Tastes are tastes, but I found that listening to music I was already emotionally attached to made a huge difference in my mood. It eased some of the intense stress I'd been under the week prior.
And I often forget that. How foolish of me, a musician, a music teacher, a would-be pop music scholar, forgetting that music can improve your mood. That it can soothe the savage beast, indeed. Singing, even badly, certainly soothed my daughter in her times of crying during the trip (although she was an absolute trooper).
However, the music I loved didn't cure anything. It didn't stop the anxiety many of the people I love felt throughout the week, it didn't save anyone's roof from blowing off, it didn't automatically make people act nicer to each other. (Frequent concert & festival goers can vouch for that; even great music will not automatically cause people to be kind.)
And as sorry as I felt for myself during our long, strange trip, I knew that we were not the only folks on earth experiencing migrational movement. Refugee crises have been occurring with increased frequency the world over just this past decade. I thought and read about Royhinga Muslims in Bangladesh, who have been making terrifying journeys that don't even guarantee them safety once they've reached their destination. There are still many Syrian war refugees who have found they were unwelcome in Europe for any number of unjustified reasons. Even in Houston, Texas, where we have friends & family, people have been floating canoes around a major American city to rescue others from their flooded homes. The stress of our trip manifested itself physically in me, but I couldn't stop thinking of those who had it far worse.

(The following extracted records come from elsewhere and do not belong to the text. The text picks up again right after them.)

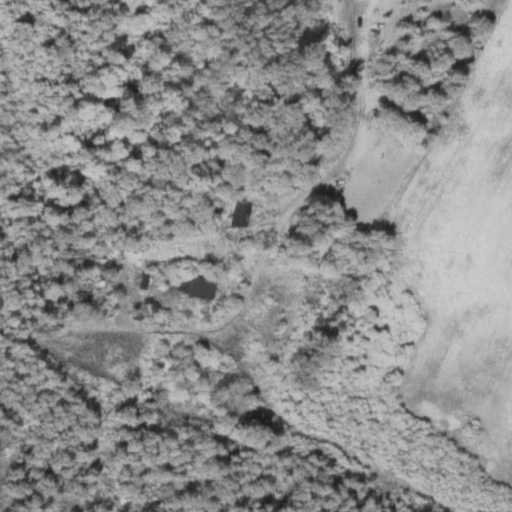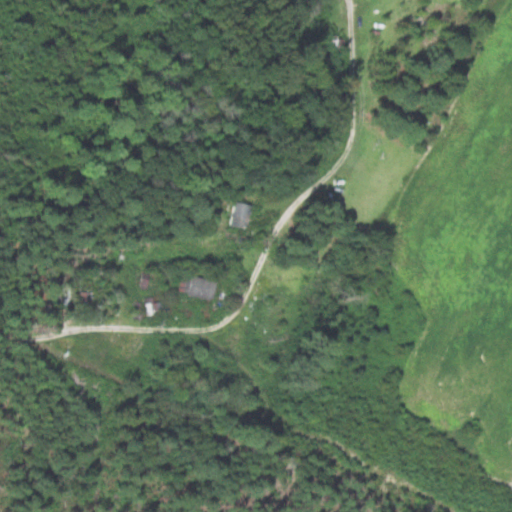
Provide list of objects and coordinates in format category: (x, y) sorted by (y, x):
building: (236, 216)
building: (79, 252)
road: (263, 269)
building: (195, 287)
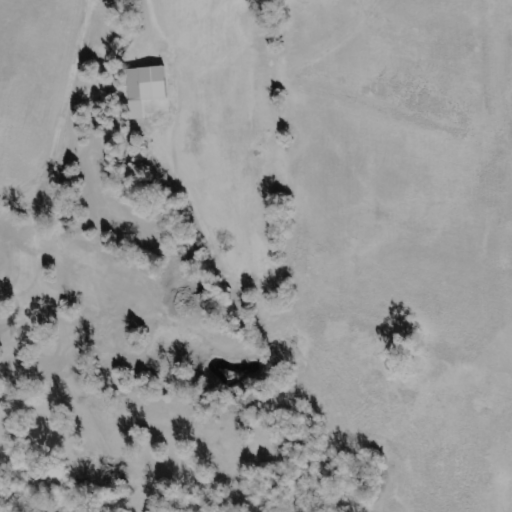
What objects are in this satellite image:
building: (151, 83)
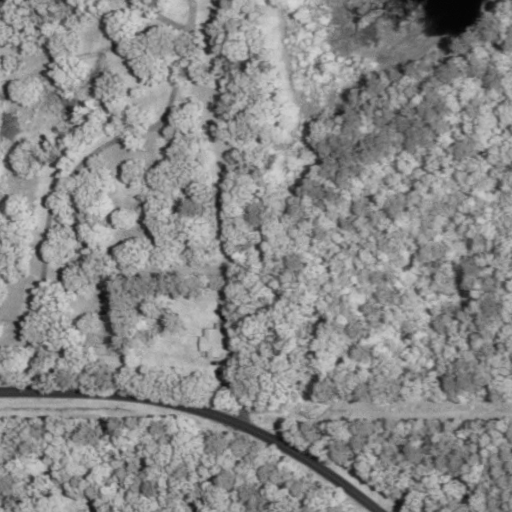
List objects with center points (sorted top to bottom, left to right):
road: (79, 162)
building: (212, 340)
road: (200, 413)
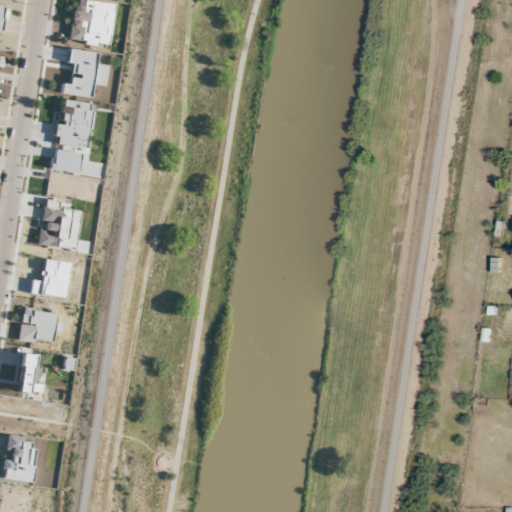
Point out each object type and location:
road: (20, 132)
road: (207, 255)
road: (119, 256)
river: (292, 256)
road: (422, 256)
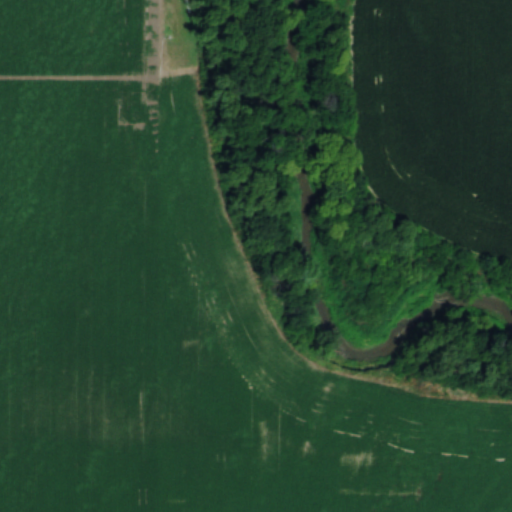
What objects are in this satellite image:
river: (311, 269)
crop: (175, 316)
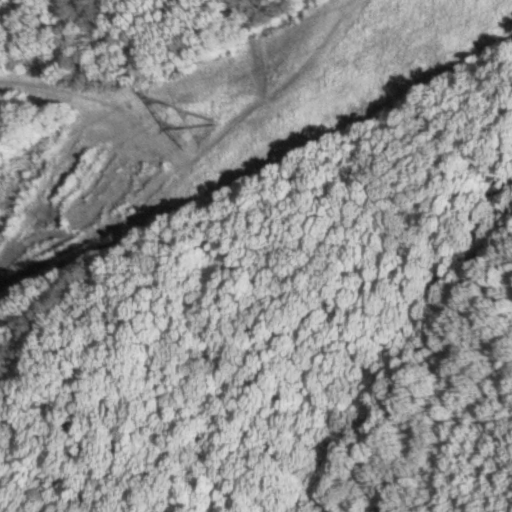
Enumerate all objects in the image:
power tower: (214, 120)
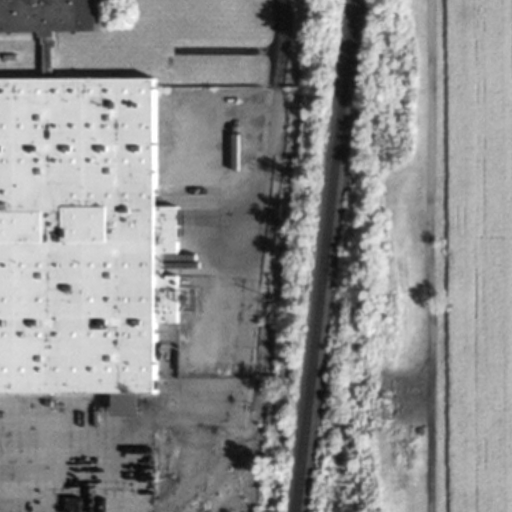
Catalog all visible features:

Could Jenny Lewis save them? Could Tom Waits heal their many mental & emotional scars?
Of course not.
Music can get us through. Music can help carry us on our journeys, and help to soothe & ease our pain.
Music itself is not a cure for PTSD, anxiety disorders, or any diagnosable psychological disorder or ailment.
I believe in music therapy. But music therapy is not the simple act of putting on an old Norah Jones record & lying down (as brilliant as Ms. Jones may be). It's not picking up & strumming a ukulele until you feel better. If you've studied music either academically or as a serious independent scholar, you know that playing doesn't automatically make you feel better. One of the best music therapy explanations I've found comes, oddly enough, from a Wayne's World-inspired meme:
I have had innumerable people in my life tell me that music works like therapy for them, and I wish I could go back to tell them that they probably should have seen a qualified mental health professional as well. Mental & emotional healing does not come from music alone. The music we love might make us feel healed, but what you learn later is that the job of healing from a traumatic experience or chemical imbalance has been left half done.
If you're feeling traumatized, stressed, saddened, or shook beyond what you feel you can control, call a therapist. Seek help. If you love Debussy or Erykah Badu, put that on the stereo in the meantime until you can access to a qualified mental health professional. Music to which you emotionally connect can keep you going, but it won't get you all the way to your destination. And for all of the demonization of psychiatric drugs, there are millions of people who depend on them to function (many of whom don't have the proper medication in the case of a catastrophic disaster, further complicating things).
You can't cure a cold by playing your instrument (sometimes that just makes matters worse!). Don't gloss over psychological & emotional ailments and rely on Stevie Wonder, regardless of his greatness, in lieu of a mental health professional.